This morning, after a very cold typing session last night, I decided to start my post when I arrived at work. It didn’t happen, because I found things to do and my attention drifted. I was about to start again while the owner was across at the Post Office, but that didn’t work because a coin collection came int the shop. It was accompanied by an ex-coin collector, just in case you were worrying about what it was doing out on its own, and I ended up looking through that instead of writing. Can’t complain, however, as it is what I’m paid for.
I’m now taking advantage of a lull to write again, and can’t think of much to say.
We have bought two coin collections today, and sold a total 15 items to nine people. Two of the items were books. Two were Roman coins. One was a very nice Victorian medallion. One was a Saxon penny. In terms of quality Numismatics, that’s more than we normally sell in an average week. The rest of the stuff was modern, though there were a couple of highly priced bits.

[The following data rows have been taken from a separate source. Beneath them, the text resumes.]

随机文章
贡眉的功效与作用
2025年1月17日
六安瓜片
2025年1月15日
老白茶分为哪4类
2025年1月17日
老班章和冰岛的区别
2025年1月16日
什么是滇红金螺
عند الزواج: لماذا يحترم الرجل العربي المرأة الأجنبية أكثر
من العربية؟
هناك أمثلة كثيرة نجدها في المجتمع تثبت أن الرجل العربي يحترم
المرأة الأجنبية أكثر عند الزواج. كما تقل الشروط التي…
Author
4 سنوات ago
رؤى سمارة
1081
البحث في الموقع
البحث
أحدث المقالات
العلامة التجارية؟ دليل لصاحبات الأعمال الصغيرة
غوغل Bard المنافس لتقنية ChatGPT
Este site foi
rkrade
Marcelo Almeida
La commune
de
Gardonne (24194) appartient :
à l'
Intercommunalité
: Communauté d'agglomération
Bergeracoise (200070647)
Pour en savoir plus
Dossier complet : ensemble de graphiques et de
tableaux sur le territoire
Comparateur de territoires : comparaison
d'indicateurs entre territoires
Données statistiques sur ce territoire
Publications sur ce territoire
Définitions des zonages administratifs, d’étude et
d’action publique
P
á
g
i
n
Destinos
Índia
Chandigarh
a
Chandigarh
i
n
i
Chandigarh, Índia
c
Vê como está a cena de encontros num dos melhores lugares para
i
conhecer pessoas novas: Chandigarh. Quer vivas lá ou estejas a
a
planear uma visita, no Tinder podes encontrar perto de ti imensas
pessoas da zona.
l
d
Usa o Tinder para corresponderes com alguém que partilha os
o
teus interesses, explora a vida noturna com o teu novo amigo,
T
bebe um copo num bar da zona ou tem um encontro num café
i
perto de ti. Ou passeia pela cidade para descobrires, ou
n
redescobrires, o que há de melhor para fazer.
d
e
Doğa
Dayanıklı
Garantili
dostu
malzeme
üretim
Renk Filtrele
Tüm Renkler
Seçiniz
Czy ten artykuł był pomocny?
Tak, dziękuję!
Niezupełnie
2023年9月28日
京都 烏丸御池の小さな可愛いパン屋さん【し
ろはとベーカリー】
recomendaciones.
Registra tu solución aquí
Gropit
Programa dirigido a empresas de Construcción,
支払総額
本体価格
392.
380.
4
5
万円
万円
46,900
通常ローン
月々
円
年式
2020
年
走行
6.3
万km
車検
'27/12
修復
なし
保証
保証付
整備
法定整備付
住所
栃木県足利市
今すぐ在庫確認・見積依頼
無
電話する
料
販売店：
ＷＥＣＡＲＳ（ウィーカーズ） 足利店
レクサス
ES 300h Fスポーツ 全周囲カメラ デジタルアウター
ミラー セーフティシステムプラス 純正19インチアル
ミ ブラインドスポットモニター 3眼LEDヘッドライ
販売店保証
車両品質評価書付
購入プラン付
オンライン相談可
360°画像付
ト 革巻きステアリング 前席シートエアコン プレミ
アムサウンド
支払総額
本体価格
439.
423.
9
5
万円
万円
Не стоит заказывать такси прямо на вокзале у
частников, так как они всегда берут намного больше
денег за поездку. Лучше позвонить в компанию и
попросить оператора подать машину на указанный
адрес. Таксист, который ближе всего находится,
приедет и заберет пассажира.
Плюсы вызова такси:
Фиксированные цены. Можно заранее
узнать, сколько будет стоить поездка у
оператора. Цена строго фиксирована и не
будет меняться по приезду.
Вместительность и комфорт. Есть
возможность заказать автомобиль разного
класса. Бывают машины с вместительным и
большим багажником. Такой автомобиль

If they are expensive I can forgive them being modern.
One of the modern bits was an Isle of Man Christmas 50p depicting T E Brown. Who? I hear you say. T E Brown, the Manx National Poet. I’ll forgive a coin many things if it depicts a poet. I can only think of one other, which I have used before – the £5 Fern Hill Dylan Thomas coin. The one that makes him look like popeyed lunatic. I’ve just searched for it, but can’t find it. A quick Google search reveals that we have had a coin to commemorate Robert Burns and another to commemorate the end of the Great War which featured lines from Wilfred Owen. There’s also 5 ounce silver coin using lines from Rupert Brooke, but if it’s five ounces of silver I don’t count it as a coin. And I’m not keen on Brooke either.
Finally, there has been a drastic thinning of celebrities today. The first was Alastair Darling, Gordon Brown’s Chancellor – someone told me about him this afternoon. 70. Cancer. It’s no age. Then Shane McGowan from The Pogues. He was 65 and I’m surprised he lasted that long. Finally, Henry Kissinger has died at 100. I’m sure it’s a matter of great sadness to his family, but 100 doesn’t seem too bad.
It’s a bit like the day Kennedy died. Nobody remembers that C S Lewis and Aldous Huxley died on the same day. I wonder who will be most remembered for dying in this group? Clearly Kissinger was most famous, but my money is on McGowan. Politics will take you so far, but music really lasts.
So does poetry – hence the pictures today.